The long-awaited amendments to the provisions of Canada's provincial securities legislation governing takeover and issuer bids (sometimes referred to as the Zimmerman amendments) took effect on March 31 2001. The amendments apply to each Canadian province that has securities legislation governing takeover and issuer bids, other than Québec, where the securities regulators are awaiting legislative approvals required to implement the amendments.

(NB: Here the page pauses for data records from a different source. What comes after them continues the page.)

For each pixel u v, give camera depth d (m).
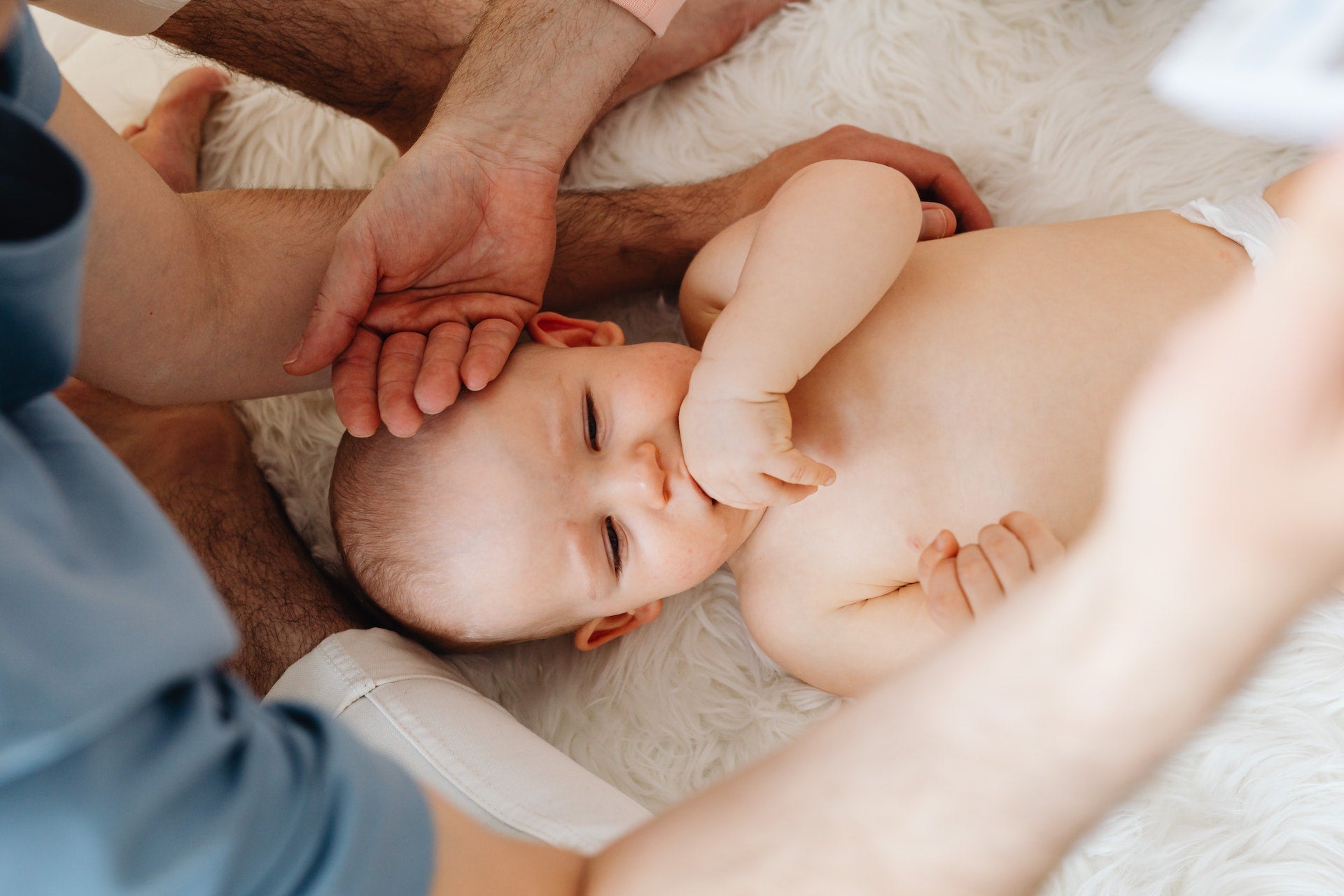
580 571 1.12
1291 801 0.99
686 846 0.46
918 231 1.13
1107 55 1.31
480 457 1.12
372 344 1.05
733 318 1.06
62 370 0.39
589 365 1.14
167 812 0.34
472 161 1.06
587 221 1.34
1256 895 0.97
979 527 1.10
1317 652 1.03
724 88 1.44
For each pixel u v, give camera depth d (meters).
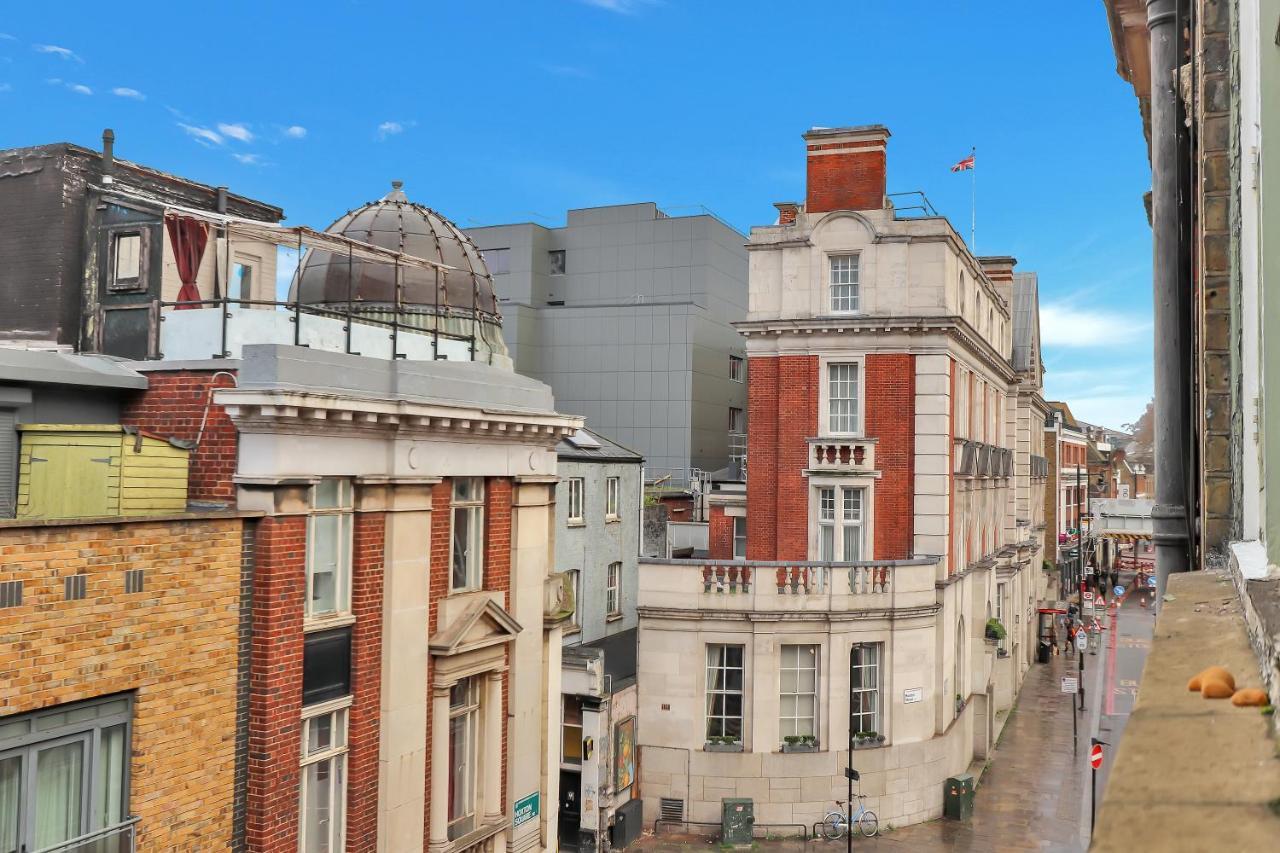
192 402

The amendments affect takeover and issuer bids in several material respects, including:

  • extending the minimum amount of time that a takeover or issuer bid must be open for acceptance from 21 days to 35 days;
  • extending the time in which an initial directors' circular must be delivered from 10 days to 15 days after the date of the takeover bid;
  • allowing securities to be withdrawn by or on behalf of a depositing security holder at any time where the securities have not been taken up by the offeror in a takeover or issuer bid;
  • changing the deadline for payment for securities taken up under a takeover or issuer bid from three calendar days to three business days after the take-up; and
  • allowing a takeover bid to be started by advertisement provided that:

- on or before the date of the advertisement, the bidder files the bid and delivers it to the target;
- on or before the date of the advertisement, the bidder requests a shareholders' list from the target; and
- the bid is delivered to the target's shareholders within two days of receipt by the bidder of the shareholders' list.

As a result of the delay in the implementation of the amendments in Québec, pending such implementation it will be necessary for bidders and targets to comply with the rules under both the old and new regimes governing takeover and issuer bids. Where differences exist between the two regimes, the more onerous rules will prevail.